### Extracted data
☆ ☆ ☆ ☆ ☆ ☆ ☆
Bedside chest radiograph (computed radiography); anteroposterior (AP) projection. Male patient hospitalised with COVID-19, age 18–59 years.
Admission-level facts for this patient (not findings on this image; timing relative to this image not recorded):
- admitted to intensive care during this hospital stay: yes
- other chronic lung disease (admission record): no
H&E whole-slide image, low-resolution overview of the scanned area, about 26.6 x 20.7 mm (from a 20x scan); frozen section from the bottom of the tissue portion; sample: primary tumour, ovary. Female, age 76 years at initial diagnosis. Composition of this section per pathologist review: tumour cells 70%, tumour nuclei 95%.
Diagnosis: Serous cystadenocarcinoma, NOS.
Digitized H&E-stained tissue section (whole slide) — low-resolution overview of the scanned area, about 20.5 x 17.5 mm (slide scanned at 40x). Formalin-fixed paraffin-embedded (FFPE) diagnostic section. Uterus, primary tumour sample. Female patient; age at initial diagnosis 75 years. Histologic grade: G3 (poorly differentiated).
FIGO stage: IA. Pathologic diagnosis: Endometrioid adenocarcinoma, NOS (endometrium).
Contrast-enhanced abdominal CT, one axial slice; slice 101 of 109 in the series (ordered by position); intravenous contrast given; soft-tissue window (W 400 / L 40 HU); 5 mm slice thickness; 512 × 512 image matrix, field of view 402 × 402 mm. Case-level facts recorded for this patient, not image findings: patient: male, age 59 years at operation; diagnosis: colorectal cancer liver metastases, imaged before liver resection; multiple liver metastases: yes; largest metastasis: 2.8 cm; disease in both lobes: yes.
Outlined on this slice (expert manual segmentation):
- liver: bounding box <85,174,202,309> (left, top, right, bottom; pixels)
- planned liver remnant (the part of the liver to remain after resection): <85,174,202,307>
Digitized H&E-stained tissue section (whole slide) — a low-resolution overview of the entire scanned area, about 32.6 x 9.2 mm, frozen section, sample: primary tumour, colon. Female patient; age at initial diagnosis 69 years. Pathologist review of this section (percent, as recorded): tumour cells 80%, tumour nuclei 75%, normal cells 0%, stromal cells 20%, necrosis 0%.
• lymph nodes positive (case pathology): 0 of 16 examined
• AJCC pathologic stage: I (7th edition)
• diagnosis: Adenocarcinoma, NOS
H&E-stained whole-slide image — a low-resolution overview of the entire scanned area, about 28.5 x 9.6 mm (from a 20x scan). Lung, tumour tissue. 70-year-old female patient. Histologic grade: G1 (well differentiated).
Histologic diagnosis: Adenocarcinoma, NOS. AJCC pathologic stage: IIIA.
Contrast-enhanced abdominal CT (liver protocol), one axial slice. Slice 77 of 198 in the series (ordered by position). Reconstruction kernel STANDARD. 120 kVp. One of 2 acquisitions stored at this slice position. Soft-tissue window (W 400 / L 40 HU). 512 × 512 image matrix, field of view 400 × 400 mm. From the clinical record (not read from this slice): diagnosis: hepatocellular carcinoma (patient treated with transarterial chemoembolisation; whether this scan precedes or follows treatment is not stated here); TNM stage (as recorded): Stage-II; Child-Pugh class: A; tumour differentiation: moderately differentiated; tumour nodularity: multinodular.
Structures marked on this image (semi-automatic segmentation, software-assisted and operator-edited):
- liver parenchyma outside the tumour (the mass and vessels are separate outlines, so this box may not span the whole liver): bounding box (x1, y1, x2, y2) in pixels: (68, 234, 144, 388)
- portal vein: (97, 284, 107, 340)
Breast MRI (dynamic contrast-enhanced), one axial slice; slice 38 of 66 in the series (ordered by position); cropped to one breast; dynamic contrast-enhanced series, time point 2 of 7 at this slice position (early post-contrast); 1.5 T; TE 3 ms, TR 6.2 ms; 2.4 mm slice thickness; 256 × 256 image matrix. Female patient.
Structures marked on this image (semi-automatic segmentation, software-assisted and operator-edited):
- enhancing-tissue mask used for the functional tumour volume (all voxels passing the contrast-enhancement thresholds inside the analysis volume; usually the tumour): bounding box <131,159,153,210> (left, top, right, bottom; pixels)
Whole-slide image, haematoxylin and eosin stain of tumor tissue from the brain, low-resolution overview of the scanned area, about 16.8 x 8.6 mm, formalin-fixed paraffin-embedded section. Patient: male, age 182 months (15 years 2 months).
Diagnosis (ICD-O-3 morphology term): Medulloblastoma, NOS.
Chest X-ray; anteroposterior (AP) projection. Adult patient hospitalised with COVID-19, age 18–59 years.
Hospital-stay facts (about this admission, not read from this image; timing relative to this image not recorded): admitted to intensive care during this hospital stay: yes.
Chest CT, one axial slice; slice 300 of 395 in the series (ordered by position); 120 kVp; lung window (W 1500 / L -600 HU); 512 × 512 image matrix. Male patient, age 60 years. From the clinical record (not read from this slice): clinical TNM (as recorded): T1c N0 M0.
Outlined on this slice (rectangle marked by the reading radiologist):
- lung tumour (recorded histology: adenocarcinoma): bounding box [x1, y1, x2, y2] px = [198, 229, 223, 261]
☆ ☆ ☆ ☆ ☆ ☆ ☆
### Exercise aim
Find every line above where the word "nuclei" occurs, and copy that line.

### Reply
H&E whole-slide image, low-resolution overview of the scanned area, about 26.6 x 20.7 mm (from a 20x scan); frozen section from the bottom of the tissue portion; sample: primary tumour, ovary. Female, age 76 years at initial diagnosis. Composition of this section per pathologist review: tumour cells 70%, tumour nuclei 95%.
Digitized H&E-stained tissue section (whole slide) — a low-resolution overview of the entire scanned area, about 32.6 x 9.2 mm, frozen section, sample: primary tumour, colon. Female patient; age at initial diagnosis 69 years. Pathologist review of this section (percent, as recorded): tumour cells 80%, tumour nuclei 75%, normal cells 0%, stromal cells 20%, necrosis 0%.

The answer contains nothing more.